Part 6 (1/2)
It would be more correct to say, perhaps, that Heaton had chosen him, and that he had lacked the energy or the power to shake him off. It was generally true that his sentimental egotism bored Paul excessively, and yet he found something to like in a nature that was so unlike his own; and he was so secretive himself that the artless confidences of Heaton, if a little wearisome, at least relieved him of the necessity of adding to the conversation. Besides this, he was a man who never willingly sought the friends.h.i.+p of others, and the obvious preference that the good-natured idler, who was so many years his elder, had shown for him when they first met at a public dinner, had secretly flattered him not a little, and their acquaintance had grown after that as a matter of course.
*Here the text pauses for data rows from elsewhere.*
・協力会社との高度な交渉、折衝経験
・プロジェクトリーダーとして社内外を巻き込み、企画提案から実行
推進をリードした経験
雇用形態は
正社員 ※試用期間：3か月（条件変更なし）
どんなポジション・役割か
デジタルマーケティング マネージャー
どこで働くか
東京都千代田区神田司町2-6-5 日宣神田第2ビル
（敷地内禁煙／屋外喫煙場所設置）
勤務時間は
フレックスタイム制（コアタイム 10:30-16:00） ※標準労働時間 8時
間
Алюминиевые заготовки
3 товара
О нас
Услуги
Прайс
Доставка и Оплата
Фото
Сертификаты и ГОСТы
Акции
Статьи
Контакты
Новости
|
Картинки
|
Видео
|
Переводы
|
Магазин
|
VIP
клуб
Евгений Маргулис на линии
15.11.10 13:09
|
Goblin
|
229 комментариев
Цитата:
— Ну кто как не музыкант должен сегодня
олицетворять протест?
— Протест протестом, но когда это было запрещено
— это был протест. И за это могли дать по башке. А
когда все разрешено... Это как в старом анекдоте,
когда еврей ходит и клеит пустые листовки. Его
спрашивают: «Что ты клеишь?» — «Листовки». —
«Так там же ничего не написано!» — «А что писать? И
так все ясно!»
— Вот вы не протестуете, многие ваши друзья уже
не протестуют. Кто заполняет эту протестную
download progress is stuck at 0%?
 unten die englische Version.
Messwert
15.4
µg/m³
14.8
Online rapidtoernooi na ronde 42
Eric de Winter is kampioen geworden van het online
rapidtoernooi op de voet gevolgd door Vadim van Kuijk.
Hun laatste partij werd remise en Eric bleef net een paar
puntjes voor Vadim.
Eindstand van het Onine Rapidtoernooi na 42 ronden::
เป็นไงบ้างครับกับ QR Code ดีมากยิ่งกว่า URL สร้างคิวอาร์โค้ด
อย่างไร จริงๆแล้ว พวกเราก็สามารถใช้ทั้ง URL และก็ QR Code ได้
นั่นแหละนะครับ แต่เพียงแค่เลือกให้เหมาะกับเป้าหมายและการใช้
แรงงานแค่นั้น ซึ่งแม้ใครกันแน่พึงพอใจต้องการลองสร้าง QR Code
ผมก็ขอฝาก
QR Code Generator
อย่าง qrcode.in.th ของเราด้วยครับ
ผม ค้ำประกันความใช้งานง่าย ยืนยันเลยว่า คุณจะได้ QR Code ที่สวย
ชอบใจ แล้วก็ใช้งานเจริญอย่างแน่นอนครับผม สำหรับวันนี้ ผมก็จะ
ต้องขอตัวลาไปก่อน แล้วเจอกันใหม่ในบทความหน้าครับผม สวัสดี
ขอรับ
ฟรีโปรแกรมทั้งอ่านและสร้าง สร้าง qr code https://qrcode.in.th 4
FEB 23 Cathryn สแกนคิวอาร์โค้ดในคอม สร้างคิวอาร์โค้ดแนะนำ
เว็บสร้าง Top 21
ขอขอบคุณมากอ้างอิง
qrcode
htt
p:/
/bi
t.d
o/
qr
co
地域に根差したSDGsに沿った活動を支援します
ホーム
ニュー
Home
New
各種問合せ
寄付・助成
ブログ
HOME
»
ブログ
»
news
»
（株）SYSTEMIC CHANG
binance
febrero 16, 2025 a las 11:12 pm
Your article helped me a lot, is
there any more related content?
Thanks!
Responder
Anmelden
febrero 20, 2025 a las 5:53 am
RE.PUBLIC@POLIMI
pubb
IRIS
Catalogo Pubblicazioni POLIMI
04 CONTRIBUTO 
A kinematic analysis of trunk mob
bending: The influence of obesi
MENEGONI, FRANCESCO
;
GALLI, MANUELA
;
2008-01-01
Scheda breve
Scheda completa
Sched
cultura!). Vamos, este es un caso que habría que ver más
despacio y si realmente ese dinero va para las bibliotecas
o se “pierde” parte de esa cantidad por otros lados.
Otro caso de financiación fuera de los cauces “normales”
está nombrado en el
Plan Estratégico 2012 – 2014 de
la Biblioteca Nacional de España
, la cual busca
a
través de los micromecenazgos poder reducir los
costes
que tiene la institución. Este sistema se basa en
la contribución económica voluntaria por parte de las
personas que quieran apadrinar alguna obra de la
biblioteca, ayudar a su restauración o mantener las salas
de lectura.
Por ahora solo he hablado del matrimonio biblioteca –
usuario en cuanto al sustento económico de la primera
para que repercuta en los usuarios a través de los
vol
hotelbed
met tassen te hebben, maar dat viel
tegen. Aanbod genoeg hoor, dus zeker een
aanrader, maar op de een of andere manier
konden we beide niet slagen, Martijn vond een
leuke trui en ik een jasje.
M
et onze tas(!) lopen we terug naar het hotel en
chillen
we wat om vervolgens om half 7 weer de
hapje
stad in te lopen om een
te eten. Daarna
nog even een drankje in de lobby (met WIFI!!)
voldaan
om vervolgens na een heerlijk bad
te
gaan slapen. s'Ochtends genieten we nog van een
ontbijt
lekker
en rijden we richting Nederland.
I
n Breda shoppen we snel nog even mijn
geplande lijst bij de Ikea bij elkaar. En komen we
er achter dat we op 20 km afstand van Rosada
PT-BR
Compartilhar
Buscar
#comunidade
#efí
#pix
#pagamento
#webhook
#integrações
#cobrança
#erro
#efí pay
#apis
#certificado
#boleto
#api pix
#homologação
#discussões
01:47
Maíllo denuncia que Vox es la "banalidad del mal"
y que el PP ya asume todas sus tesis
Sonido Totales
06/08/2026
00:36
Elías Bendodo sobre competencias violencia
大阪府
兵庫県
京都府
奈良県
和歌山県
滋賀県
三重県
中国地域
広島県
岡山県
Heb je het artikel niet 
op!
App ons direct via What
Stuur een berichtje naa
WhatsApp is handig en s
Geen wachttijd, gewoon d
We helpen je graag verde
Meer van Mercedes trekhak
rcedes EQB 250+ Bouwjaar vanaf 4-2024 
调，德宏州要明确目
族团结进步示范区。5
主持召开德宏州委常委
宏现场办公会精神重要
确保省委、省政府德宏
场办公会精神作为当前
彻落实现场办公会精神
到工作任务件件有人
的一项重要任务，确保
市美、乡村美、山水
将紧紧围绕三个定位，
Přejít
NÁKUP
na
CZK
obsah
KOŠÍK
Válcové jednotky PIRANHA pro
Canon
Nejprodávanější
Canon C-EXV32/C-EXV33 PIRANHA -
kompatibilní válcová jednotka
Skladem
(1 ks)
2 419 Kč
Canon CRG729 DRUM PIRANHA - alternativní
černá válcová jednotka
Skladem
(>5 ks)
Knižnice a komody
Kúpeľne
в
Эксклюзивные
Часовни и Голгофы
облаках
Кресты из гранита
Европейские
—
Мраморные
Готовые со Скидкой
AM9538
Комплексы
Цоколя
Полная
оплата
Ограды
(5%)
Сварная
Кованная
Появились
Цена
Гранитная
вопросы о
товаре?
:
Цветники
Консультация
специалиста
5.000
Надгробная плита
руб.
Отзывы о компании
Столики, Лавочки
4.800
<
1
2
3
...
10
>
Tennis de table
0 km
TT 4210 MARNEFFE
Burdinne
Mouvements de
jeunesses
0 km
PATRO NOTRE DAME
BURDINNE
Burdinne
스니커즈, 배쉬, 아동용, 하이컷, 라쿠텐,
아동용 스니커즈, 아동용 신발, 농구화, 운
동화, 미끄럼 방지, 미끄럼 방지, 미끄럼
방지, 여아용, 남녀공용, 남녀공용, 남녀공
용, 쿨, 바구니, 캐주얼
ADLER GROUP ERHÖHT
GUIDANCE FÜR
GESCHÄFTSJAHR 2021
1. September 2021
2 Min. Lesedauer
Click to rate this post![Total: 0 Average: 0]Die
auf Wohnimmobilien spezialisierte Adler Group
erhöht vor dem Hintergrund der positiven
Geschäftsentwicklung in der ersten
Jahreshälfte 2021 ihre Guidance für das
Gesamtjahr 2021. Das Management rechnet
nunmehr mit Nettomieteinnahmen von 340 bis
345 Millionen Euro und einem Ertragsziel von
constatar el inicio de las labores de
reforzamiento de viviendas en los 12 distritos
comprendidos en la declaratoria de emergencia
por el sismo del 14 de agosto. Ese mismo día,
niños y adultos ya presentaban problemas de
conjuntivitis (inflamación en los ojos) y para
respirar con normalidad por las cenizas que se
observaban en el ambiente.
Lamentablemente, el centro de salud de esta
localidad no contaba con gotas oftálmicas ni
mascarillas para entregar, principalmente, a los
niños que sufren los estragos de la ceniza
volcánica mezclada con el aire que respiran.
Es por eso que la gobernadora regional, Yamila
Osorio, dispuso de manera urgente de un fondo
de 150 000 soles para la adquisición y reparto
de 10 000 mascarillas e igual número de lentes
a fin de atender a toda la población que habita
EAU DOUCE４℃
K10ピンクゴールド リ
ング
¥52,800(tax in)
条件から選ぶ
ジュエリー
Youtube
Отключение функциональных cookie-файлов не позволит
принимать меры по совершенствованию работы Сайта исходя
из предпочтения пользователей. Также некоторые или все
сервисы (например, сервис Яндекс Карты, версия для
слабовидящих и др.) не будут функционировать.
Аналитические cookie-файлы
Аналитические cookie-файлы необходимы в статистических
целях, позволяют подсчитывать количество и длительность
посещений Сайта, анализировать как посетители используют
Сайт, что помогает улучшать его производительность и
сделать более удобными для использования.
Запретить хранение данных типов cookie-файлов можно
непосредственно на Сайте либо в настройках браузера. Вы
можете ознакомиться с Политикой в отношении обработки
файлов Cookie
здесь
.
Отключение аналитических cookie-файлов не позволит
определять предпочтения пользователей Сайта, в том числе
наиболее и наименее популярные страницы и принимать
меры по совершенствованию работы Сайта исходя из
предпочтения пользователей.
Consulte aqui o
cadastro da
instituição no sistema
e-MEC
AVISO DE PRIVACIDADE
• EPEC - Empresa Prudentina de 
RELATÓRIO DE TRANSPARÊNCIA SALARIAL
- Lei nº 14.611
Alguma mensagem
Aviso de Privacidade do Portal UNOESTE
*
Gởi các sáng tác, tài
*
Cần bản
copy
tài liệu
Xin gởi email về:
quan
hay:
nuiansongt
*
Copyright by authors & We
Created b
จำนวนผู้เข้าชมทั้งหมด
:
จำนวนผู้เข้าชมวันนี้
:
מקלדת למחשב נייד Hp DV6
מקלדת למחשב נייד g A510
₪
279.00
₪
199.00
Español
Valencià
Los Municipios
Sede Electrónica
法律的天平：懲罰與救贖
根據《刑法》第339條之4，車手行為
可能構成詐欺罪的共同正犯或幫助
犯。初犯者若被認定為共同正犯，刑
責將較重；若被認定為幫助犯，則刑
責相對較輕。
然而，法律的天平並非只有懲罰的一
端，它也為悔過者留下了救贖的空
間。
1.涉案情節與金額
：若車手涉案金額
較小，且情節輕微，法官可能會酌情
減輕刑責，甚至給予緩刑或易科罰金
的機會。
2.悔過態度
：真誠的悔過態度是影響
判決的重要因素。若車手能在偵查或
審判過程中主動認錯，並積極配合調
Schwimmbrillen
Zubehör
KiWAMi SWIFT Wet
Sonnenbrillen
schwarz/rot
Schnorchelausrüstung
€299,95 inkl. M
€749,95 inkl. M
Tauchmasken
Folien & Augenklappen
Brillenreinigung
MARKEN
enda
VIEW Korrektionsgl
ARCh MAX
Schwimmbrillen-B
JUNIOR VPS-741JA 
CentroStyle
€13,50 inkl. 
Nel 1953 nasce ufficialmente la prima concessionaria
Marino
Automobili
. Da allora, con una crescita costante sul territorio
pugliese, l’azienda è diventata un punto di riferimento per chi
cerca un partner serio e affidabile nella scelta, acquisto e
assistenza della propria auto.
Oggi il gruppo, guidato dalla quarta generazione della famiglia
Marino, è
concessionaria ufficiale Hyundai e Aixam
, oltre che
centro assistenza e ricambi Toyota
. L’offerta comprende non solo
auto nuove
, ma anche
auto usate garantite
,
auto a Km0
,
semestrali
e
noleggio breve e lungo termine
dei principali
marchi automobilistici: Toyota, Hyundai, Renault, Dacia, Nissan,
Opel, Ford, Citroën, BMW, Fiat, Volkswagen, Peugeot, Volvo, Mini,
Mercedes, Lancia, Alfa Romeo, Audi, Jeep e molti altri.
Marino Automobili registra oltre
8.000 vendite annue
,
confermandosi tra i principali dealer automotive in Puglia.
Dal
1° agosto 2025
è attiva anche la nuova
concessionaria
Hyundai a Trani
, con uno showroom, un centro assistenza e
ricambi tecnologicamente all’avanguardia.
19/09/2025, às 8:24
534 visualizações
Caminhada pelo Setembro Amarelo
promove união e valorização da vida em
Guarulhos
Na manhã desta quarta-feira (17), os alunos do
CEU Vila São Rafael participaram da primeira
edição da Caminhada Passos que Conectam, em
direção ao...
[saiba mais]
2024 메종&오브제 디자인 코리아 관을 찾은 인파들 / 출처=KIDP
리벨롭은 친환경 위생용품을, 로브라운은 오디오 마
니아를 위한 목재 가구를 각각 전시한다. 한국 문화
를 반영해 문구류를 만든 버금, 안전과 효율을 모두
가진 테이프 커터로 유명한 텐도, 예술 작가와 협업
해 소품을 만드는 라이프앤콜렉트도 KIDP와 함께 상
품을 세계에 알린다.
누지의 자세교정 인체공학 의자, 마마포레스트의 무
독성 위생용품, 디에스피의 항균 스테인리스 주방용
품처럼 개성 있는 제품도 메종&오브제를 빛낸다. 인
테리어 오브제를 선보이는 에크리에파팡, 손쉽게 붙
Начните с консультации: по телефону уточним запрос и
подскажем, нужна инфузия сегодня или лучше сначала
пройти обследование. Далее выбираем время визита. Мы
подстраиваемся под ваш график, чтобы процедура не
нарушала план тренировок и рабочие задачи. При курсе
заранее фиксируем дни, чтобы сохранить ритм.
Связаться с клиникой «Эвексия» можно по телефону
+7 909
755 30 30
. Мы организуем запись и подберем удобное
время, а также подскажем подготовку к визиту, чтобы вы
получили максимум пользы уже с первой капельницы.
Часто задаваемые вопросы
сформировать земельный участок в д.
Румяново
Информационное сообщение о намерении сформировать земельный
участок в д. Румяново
”All the same,” resumed Heaton in his ordinary manner, ”an outsider never can do much in these cases. Perhaps it would be better to leave them alone; and yet, if the boy were to come to me for the benefit of my larger experience--”
”Don't you think,” interrupted Paul, ”that we have talked about a couple of children as much as we need? It's all very well for an old reprobate like yourself to spend your time in reviving your lost youth, but I haven't so much leisure as you have, and I want to hear about those shares you mentioned in your letter last week.”
Heaton laughed good-humouredly.
”You don't realise, my dear fellow, how anything like that always interests me. But you wait until your time comes; at present you are too cynical to understand what I mean.”
”Or too romantic,” suggested Paul.
”Oh, no!” said Heaton. ”Romance is only an equivalent for inexperience; I think you're a cold-hearted beggar who lets the best things in life go by, but I shouldn't call you inexperienced. You've got a finished way with women that always appeals to them; women love a little humbug, if it's well done. I'm too obvious for them, too simple-minded, and that always frightens them off.”
”Does it?” smiled Paul.
”Now, you ought to marry,” continued Heaton briskly. ”I believe in marriage, hanged if I don't! and it's been the making of me.
Everything that is good in me I owe to my married life.”
”Did it really take two marriages?” murmured Paul. His companion smiled at the joke against himself, and they stood for a moment in silence, looking over the lawn that had just acquired its fresh bloom of green. Katharine's voice came out to them again through the open window, this time raised in indignant dispute with her aunt.
”She is a curious mixture of hardness and sentiment,” said Paul involuntarily, ”and her surroundings have made her a prig; but she interests me rather.”
”Ah,” said Heaton, ”I quite agree with you. There _is_ a touch of the prig about her. But can you wonder? She is the only bit of life and prettiness about the place, and she never meets her equal. They think a good lot of her, too. And the parson's daughter generally thinks a good lot of herself.”
”She does it rather charmingly,” said Paul, in a dispa.s.sionate tone, ”and she is fairly well read, and knows how to express herself. For a woman, she has quite a sense of criticism.”
”That's bad,” said Heaton decidedly, ”very bad. A woman should have no sense of criticism. That is what makes her a prig. In fact, as I have often said to you before, a prig is made in three ways. First of all, she is made by her own people, if she happens to be clever; and secondly, by the world, if she happens to be successful; and thirdly, by her lover, if she isn't in love with him. But of course if she _is_ in love with him he may be the cause of her unmaking.”
Some one in a light-coloured print frock jumped out of a side window and disappeared in the direction of the summer-house. The two men stood and looked after her without being noticed.
”As you say,” remarked Heaton blandly, ”she does it rather charmingly.”
Paul roused himself with an effort.
”Half-past three,” he said, looking at his watch. ”Didn't you promise to go and look at the Rector's coins some time this afternoon?”
And in another five minutes he had joined Katharine in the summer-house.
CHAPTER V
The summer house was set far back in the shrubbery, and although hidden from the house by laurels and box-trees, was open at the front to a stretch of brightly coloured flower beds and trimly cut gra.s.s. It was a glorious day in May, and spring in its fulness was come. The white fruit blossoms had given place to crumpled green leaves, and the early summer flowers were in bud. Paul Wilton lay on a low basket chair, where he had flung himself down after making his escape from his garrulous friend; and at his feet, with an open book on her lap, sat Katharine. Obviously, a great many poor women had lost a great many babies, since the day she had sat on the chair at the end of his bed and talked about her favourite poets, for the book on her lap was only a pretence to which neither of them paid the least attention, and their conversation was of a purely personal nature, the kind of conversation that has no subject and no epigrams, and is carried on in half-finished sentences.
”I am beginning to understand why you don't paint or write or do things, although you know such a lot about them,” observed Katharine, half closing her eyes and making a picture of the square of sunlit garden as she saw it framed in the woodwork of the summer-house door.
Paul smiled. It was very pleasant to be told by this child of Nature that he knew ”such a lot about things.”
”Tell me why,” was all he said, however.